* [Task brief]
Set down each record below precisely, skipping the pictures.
Information shown: Begin
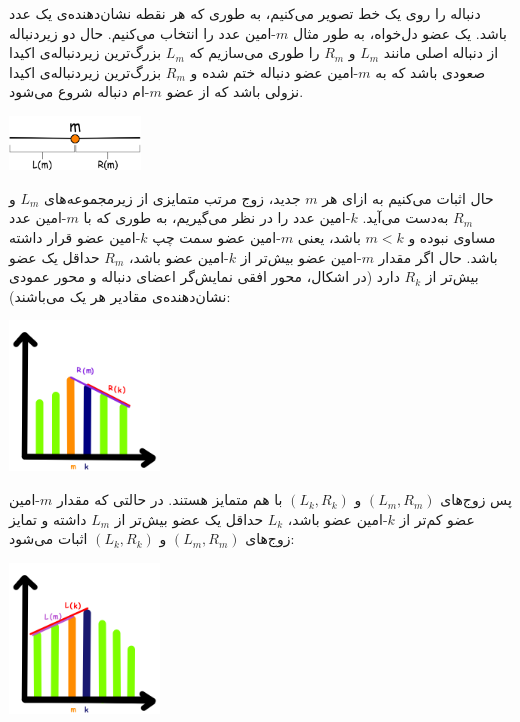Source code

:     \p
    دنباله را روی یک خط تصویر می‌کنیم، به طوری که هر نقطه نشان‌دهنده‌ی یک عدد باشد. یک عضو دل‌خواه، به طور مثال $m$-امین عدد را انتخاب می‌کنیم.
    حال دو زیردنباله از دنباله اصلی مانند
    $L_m$
    و
    $R_m$
   را طوری می‌سازیم که 
    $L_m$
   بزرگ‌ترین زیر‌دنباله‌ی اکیدا صعودی باشد که به $m$-امین عضو دنباله ختم شده و 
   $R_m$
   بزرگ‌ترین زیر‌دنباله‌ی اکیدا نزولی باشد که از عضو $m$-ام دنباله شروع می‌شود. 
\begin{center}
    \includegraphics[width=3.5cm]{1.png}
\end{center}
\p
   حال اثبات می‌کنیم به ازای هر
     $m$
     جدید، زوج مرتب متمایزی از زیرمجموعه‌های
     $L_m$
     و
     $R_m$
      به‌دست می‌آید. $k$-امین عدد را در نظر می‌گیریم، به طوری که با $m$-امین عدد مساوی نبوده و
      $m < k$ 
      باشد، یعنی $m$-امین عضو سمت چپ $k$-امین عضو
      قرار داشته باشد. حال اگر مقدار $m$-امین عضو بیش‌تر از $k$-امین عضو باشد، 
      $R_m$
      حداقل یک عضو بیش‌تر از
      $R_k$
      دارد (در اشکال، محور افقی نمایش‌گر اعضای دنباله و محور عمودی نشان‌دهنده‌ی مقادیر هر یک می‌باشند): 
\begin{center}
    \includegraphics[height=4cm]{2.png}
\end{center}
\p
      پس زوج‌های
    $(L_{m}, R_{m})$
    و
    $(L_{k}, R_{k})$
با هم متمایز هستند. در حالتی که مقدار $m$-امین عضو کم‌تر از $k$-امین عضو باشد،
   $L_k$
      حداقل یک عضو بیش‌تر از
      $L_m$
      داشته و تمایز زوج‌های
    $(L_{m}, R_{m})$
    و
    $(L_{k}, R_{k})$
اثبات می‌شود:
\begin{center}
    \includegraphics[height=4cm]{3.png}
\end{center}
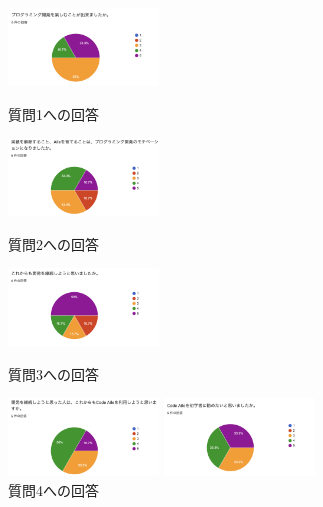 \documentclass[12pt,twoside]{jbook}
\begin{document}

\begin{figure}[t]
  \hfill
  \begin{minipage}[b]{0.48\linewidth}
    \centering
    \includegraphics[width=4cm]{images/q1}
    \caption{質問1への回答}
    \label{fig:q1}
  \end{minipage}
  \hfill
  \begin{minipage}[b]{0.48\linewidth}
    \centering
    \includegraphics[width=4cm]{images/q2}
    \caption{質問2への回答}
    \label{fig:q2}
  \end{minipage}
  \hfill
  \begin{minipage}[b]{0.48\linewidth}
    \centering
    \includegraphics[width=4cm]{images/q3}
    \caption{質問3への回答}
    \label{fig:q3}
  \end{minipage}
  \hfill
  \begin{minipage}[b]{0.48\linewidth}
    \centering
    \includegraphics[width=4cm]{images/q4}
    \caption{質問4への回答}
    \label{fig:q4}
  \end{minipage}
  \hfill
  \begin{minipage}[b]{0.48\linewidth}
    \centering
    \includegraphics[width=4cm]{images/q5}

\end{minipage}
\end{figure}
\end{document}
Information shown: End
* [Task response]
Source code

:     \p
    دنباله را روی یک خط تصویر می‌کنیم، به طوری که هر نقطه نشان‌دهنده‌ی یک عدد باشد. یک عضو دل‌خواه، به طور مثال $m$-امین عدد را انتخاب می‌کنیم.
    حال دو زیردنباله از دنباله اصلی مانند
    $L_m$
    و
    $R_m$
   را طوری می‌سازیم که 
    $L_m$
   بزرگ‌ترین زیر‌دنباله‌ی اکیدا صعودی باشد که به $m$-امین عضو دنباله ختم شده و 
   $R_m$
   بزرگ‌ترین زیر‌دنباله‌ی اکیدا نزولی باشد که از عضو $m$-ام دنباله شروع می‌شود. 
\begin{center}
    \includegraphics[width=3.5cm]{1.png}
\end{center}
\p
   حال اثبات می‌کنیم به ازای هر
     $m$
     جدید، زوج مرتب متمایزی از زیرمجموعه‌های
     $L_m$
     و
     $R_m$
      به‌دست می‌آید. $k$-امین عدد را در نظر می‌گیریم، به طوری که با $m$-امین عدد مساوی نبوده و
      $m < k$ 
      باشد، یعنی $m$-امین عضو سمت چپ $k$-امین عضو
      قرار داشته باشد. حال اگر مقدار $m$-امین عضو بیش‌تر از $k$-امین عضو باشد، 
      $R_m$
      حداقل یک عضو بیش‌تر از
      $R_k$
      دارد (در اشکال، محور افقی نمایش‌گر اعضای دنباله و محور عمودی نشان‌دهنده‌ی مقادیر هر یک می‌باشند): 
\begin{center}
    \includegraphics[height=4cm]{2.png}
\end{center}
\p
      پس زوج‌های
    $(L_{m}, R_{m})$
    و
    $(L_{k}, R_{k})$
با هم متمایز هستند. در حالتی که مقدار $m$-امین عضو کم‌تر از $k$-امین عضو باشد،
   $L_k$
      حداقل یک عضو بیش‌تر از
      $L_m$
      داشته و تمایز زوج‌های
    $(L_{m}, R_{m})$
    و
    $(L_{k}, R_{k})$
اثبات می‌شود:
\begin{center}
    \includegraphics[height=4cm]{3.png}
\end{center}
 \documentclass[12pt,twoside]{jbook}
\begin{document}

\begin{figure}[t]
  \hfill
  \begin{minipage}[b]{0.48\linewidth}
    \centering
    \includegraphics[width=4cm]{images/q1}
    \caption{質問1への回答}
    \label{fig:q1}
  \end{minipage}
  \hfill
  \begin{minipage}[b]{0.48\linewidth}
    \centering
    \includegraphics[width=4cm]{images/q2}
    \caption{質問2への回答}
    \label{fig:q2}
  \end{minipage}
  \hfill
  \begin{minipage}[b]{0.48\linewidth}
    \centering
    \includegraphics[width=4cm]{images/q3}
    \caption{質問3への回答}
    \label{fig:q3}
  \end{minipage}
  \hfill
  \begin{minipage}[b]{0.48\linewidth}
    \centering
    \includegraphics[width=4cm]{images/q4}
    \caption{質問4への回答}
    \label{fig:q4}
  \end{minipage}
  \hfill
  \begin{minipage}[b]{0.48\linewidth}
    \centering
    \includegraphics[width=4cm]{images/q5}

\end{minipage}
\end{figure}
\end{document}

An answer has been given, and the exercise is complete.